Methylated calls are currently represented as a 'Z' base in the output
-- this is likely to break down-stream tools and may not be final format
in which this modification information is represented. Outputting
methylation from Flappie is enabled for early adopters to think about
how this information may be used; please do not rely on this particular
representation of modifications as it may change in the future.
Particularly, the SAM
output when modification calling is enabled does
not conform to the published specification for that for format.

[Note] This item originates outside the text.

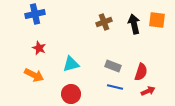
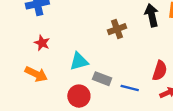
brown cross: (104, 22) -> (117, 29), moved
gray rectangle: (113, 66) -> (102, 79), moved

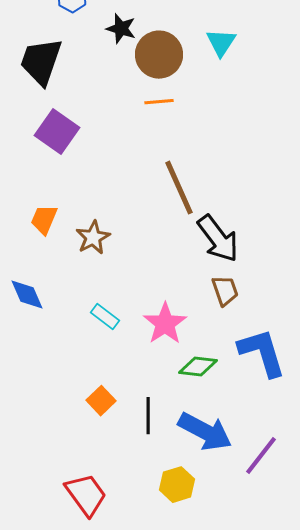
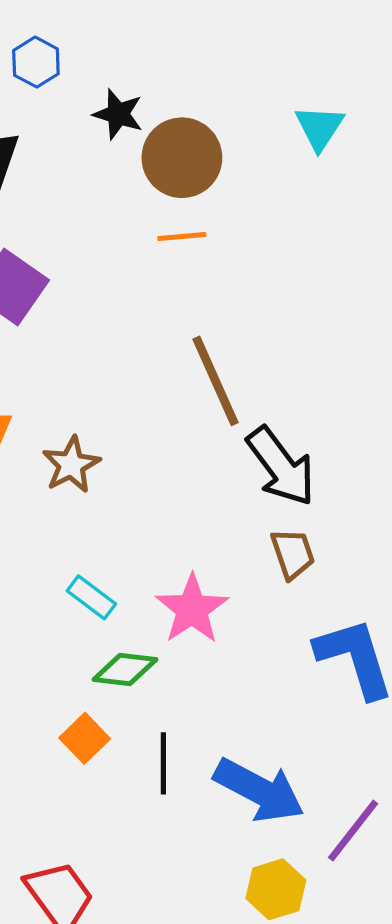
cyan triangle: (221, 43) -> (320, 128), moved
green diamond: (198, 367) -> (125, 669), moved
yellow hexagon: (177, 485) -> (276, 889), moved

See https://github.com/nanoporetech/flappie/issues/11 and https://github.com/samtools/hts-specs/issues/362 for more details of the issues involved.
Platform support
The models contained contained in Flappie are trained using data from the MinION platform. Use on other platforms is not supported, although they may generalise to reads from the GridION platform due to the similarity of the hardware.
Quality scores
The quality currently produced for FASTQ and SAM output are derived directly from the probabilistic model output by the Flappie model and have not been calibrated.
Trace file
The trace information is output as a block x state matrix, where the states are the flip (uppercase) and flop (lowercase) bases in the order ACGTacgt or ACGTZacgtz for methylated calls. The probabilities for each state are normalised into the range 0..255 and then represented by an unsigned 8bit integer. Due to rounding, the sum of encoded probabilities for each block may not equal 255.
Abbreviations
References and Supporting Information
Research Release
Research releases are provided as technology demonstrators to provide early access to features or stimulate Community development of tools. Support for this software will be minimal and is only provided directly by the developers. Feature requests, improvements, and discussions are welcome and can be implemented by forking and pull requests. However much as we would like to rectify every issue and piece of feedback users may have, the developers may have limited resource for support of this software. Research releases may be unstable and subject to rapid iteration by Oxford Nanopore Technologies.